BAB XXXV KETENTUAN PENYIDIKAN Pasal 68 (1)
Penyidikan terhadap pelanggaran sebagaimana dimaksud dalam Peraturan Daerah ini dilaksanakan oleh PPNS di lingkungan Pemerintah Daerah yang pengangkatannya ditetapkan berdasarkan ketentuan peraturan perundang-undangan.
(2)
Wewenang PPNS sebagaimana dimaksud pada ayat (1) adalah sebagai berikut : a. menerima laporan atau pengaduan dari seseorang tentang adanya tindak pidana; b. melakukan tindakan pertama pada saat itu di tempat kejadian dan melakukan pemeriksaan; c. menyuruh berhenti seorang tersangka dan memeriksa tanda pengenal diri tersangka; d. melakukan penyitaan benda dan/atau surat; e. mengambil sidik jari dan memotret tersangka; f. memanggil orang untuk didengar dan diperiksa sebagai saksi atau tersangka; g. mendatangkan ahli yang diperlukan dalam hubungannya dengan pemeriksaan perkara; h. mengadakan penghentian penyidikan setelah mendapat petunjuk dari penyidik umum tidak terdapat cukup bukti atau peristiwa tersebut bukan merupakan tindak pidana dan selanjutnya melalui penyidik umum memberitahukan hal tersebut kepada penuntut umum, tersangka atau keluarganya; dan i. mengadakan tindakan lain menurut hukum yang dapat dipertanggungjawabkan.
▬▬▬▬▬▬▬▬▬▬
> [Petunjuk Pengerjaan]
**A)** Kutip bagian teks ketentuan penyidikan yang dimulai pada "BAB XXXV KETENTUAN" dan berakhir pada "ketentuan peraturan perundang-undangan." tanpa mengubah satu kata pun.
**B)** Menurut teks ketentuan penyidikan, oleh siapa penyidikan terhadap pelanggaran Peraturan Daerah dilaksanakan?
Catatan-catatan di bawah ini tidak berperan dalam pengerjaan tugas.

> [Butir dari sebuah dataset]
▬▬▬▬▬▬▬▬▬▬
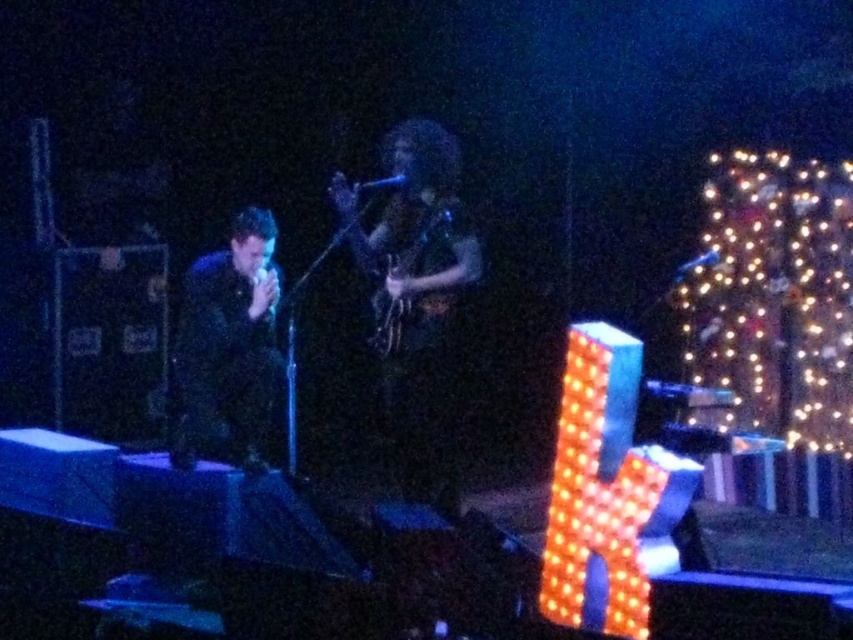
Question: Considering the relative positions of shiny black guitar at center and black matte suit at left in the image provided, where is shiny black guitar at center located with respect to black matte suit at left?

Choices:
 (A) left
 (B) right

Answer: (B)

Question: Does shiny black guitar at center appear under black matte suit at left?

Choices:
 (A) yes
 (B) no

Answer: (B)

Question: Which point is closer to the camera?

Choices:
 (A) shiny black guitar at center
 (B) black matte suit at left

Answer: (B)

Question: Among these objects, which one is nearest to the camera?

Choices:
 (A) shiny black guitar at center
 (B) black matte suit at left

Answer: (B)

Question: Is shiny black guitar at center further to camera compared to black matte suit at left?

Choices:
 (A) yes
 (B) no

Answer: (A)

Question: Which of the following is the closest to the observer?

Choices:
 (A) (383, 340)
 (B) (173, 381)

Answer: (A)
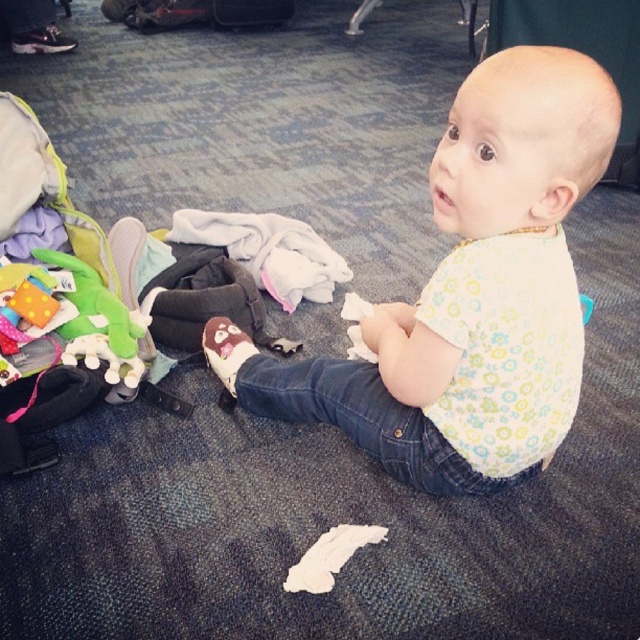
Question: Does white cotton bib at center have a lesser width compared to white soft cloth at center?

Choices:
 (A) no
 (B) yes

Answer: (A)

Question: Does white soft cloth at center appear under black hard suitcase at center?

Choices:
 (A) no
 (B) yes

Answer: (B)

Question: Considering the relative positions of white cotton bib at center and white soft cloth at center in the image provided, where is white cotton bib at center located with respect to white soft cloth at center?

Choices:
 (A) below
 (B) above

Answer: (A)

Question: Which point is closer to the camera taking this photo?

Choices:
 (A) [x=314, y=246]
 (B) [x=216, y=16]

Answer: (A)

Question: Which is farther from the white cotton bib at center?

Choices:
 (A) black hard suitcase at center
 (B) white soft cloth at center

Answer: (A)

Question: Which object is positioned closest to the white cotton bib at center?

Choices:
 (A) white soft cloth at center
 (B) black hard suitcase at center

Answer: (A)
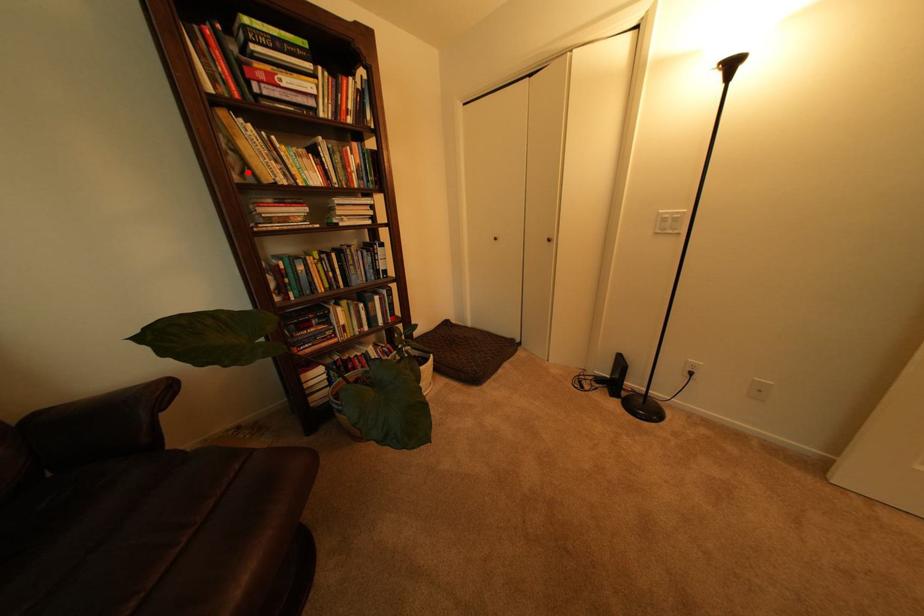
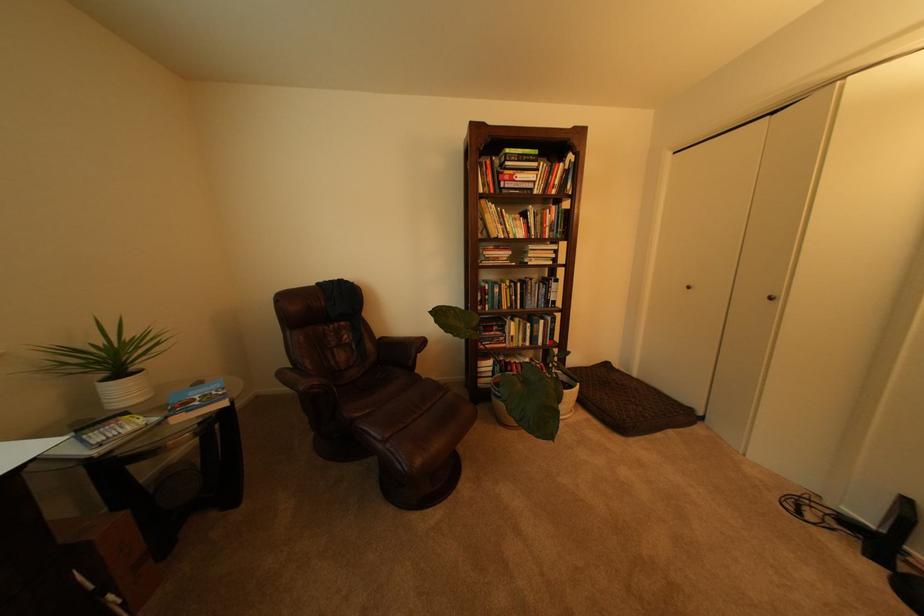
The point at the highlighted location is marked in the first image. Where is the corresponding point in the second image?

(492, 232)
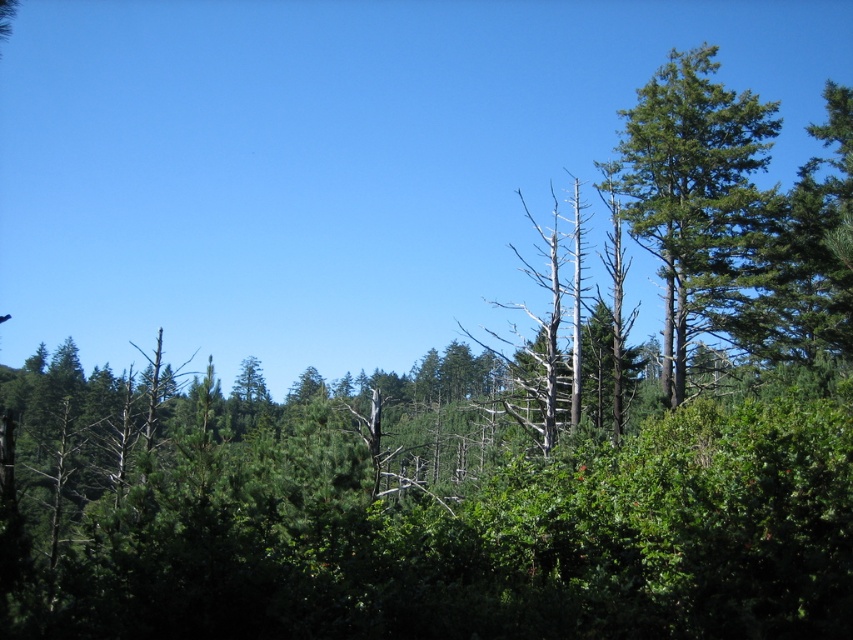
From the picture: Measure the distance between point (672, 193) and camera.

Point (672, 193) and camera are 36.04 meters apart.

Between green textured tree at right and dead wood tree at center, which one appears on the right side from the viewer's perspective?

From the viewer's perspective, green textured tree at right appears more on the right side.

Between point (724, 278) and point (540, 317), which one is positioned behind?

The point (540, 317) is more distant.

What are the coordinates of `green textured tree at right` in the screenshot? It's located at (692, 189).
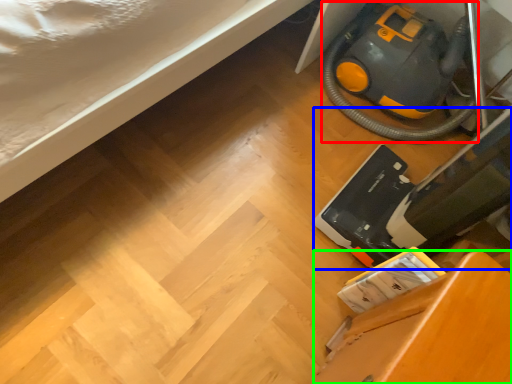
Question: Which object is positioned closest to equipment (highlighted by a red box)? Select from equipment (highlighted by a blue box) and furniture (highlighted by a green box).

Choices:
 (A) equipment
 (B) furniture

Answer: (A)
▬▬▬▬▬▬▬▬▬▬
> [Jawaban Tiap Tugas]
**A)**
BAB XXXV KETENTUAN PENYIDIKAN Pasal 68 (1)
Penyidikan terhadap pelanggaran sebagaimana dimaksud dalam Peraturan Daerah ini dilaksanakan oleh PPNS di lingkungan Pemerintah Daerah yang pengangkatannya ditetapkan berdasarkan ketentuan peraturan perundang-undangan.

**B)** Penyidikan dilaksanakan oleh PPNS di lingkungan Pemerintah Daerah yang pengangkatannya ditetapkan berdasarkan ketentuan peraturan perundang-undangan.